La compensation écologique permet-elle vraiment de tendre vers l’absence de perte nette de biodiversité ?
Un article de Brian Padilla, Salomée Gelot, chercheurs à l'Unité Patrinat (MNHN, OFB, CNRS, IRD), Adrien Guette, de l'Université de Tours, et Jonathan Carruthers-Jones, de l'Université de Leeds.

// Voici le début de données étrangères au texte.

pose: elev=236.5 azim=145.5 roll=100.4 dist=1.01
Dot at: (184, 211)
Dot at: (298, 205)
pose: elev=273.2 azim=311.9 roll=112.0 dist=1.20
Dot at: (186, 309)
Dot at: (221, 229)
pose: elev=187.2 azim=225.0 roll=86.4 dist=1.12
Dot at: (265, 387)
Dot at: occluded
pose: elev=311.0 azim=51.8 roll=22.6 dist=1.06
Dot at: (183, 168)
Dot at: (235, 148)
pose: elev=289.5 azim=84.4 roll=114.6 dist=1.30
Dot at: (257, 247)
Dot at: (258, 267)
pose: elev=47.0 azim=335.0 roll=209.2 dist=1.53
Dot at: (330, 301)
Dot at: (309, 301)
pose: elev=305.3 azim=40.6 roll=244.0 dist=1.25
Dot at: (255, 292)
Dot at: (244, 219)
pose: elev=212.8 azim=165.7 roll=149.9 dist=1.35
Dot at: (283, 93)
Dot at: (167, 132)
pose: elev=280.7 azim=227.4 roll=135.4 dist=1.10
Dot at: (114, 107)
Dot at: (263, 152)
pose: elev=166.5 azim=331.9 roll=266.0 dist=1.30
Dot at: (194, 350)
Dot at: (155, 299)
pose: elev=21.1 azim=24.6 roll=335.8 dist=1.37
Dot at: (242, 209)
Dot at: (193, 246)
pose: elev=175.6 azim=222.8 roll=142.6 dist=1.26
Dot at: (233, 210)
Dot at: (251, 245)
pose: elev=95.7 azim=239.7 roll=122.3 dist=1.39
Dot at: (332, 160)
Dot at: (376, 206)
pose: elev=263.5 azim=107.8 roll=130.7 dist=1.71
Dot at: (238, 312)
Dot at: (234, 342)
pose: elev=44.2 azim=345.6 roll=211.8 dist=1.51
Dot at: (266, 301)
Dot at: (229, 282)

Publication de la revue Cybergeo du 15 février 2024, à retrouver en libre accès ici.
Résumé
Depuis 2016, le droit français poursuit un objectif de non perte nette de biodiversité en imposant aux projets ayant des incidences sur la biodiversité d’éviter, de réduire, puis de compenser ces incidences. Les mesures compensatoires doivent générer des gains écologiques suffisants, ce qui suppose qu’elles soient réalisées sur des sites en mauvais état écologique. Cet article analyse le contexte écologique dans lequel ont été réalisées 1 153 mesures compensatoires, entre 2017 et 2021, sur le territoire hexagonal français. En utilisant des données de la « naturalité potentielle de France métropolitaine », nous comparons d’une part les scores d’intégrité biophysique des sites choisis et d’autre part les scores de qualité écologique incluant un indice de connectivité du paysage autour des sites, par rapport aux scores nationaux. Nos résultats montrent que 64 % de la surface des sites de compensation se situe sur des espaces où le score d’intégrité biophysique est supérieur à la médiane française, et que 40 % se situe sur des espaces où il est supérieur au dernier quartile. En revanche, la majorité des sites de compensation se trouve dans des paysages présentant une qualité écologique inférieure à celle du territoire hexagonal. Ces résultats suggèrent que la stratégie de localisation des mesures compensatoires ne vise pas prioritairement à générer un gain écologique important, mais répond à d’autres contraintes économiques et foncières. Cela questionne l’efficacité de la compensation à tendre vers l’absence de perte nette de biodiversité.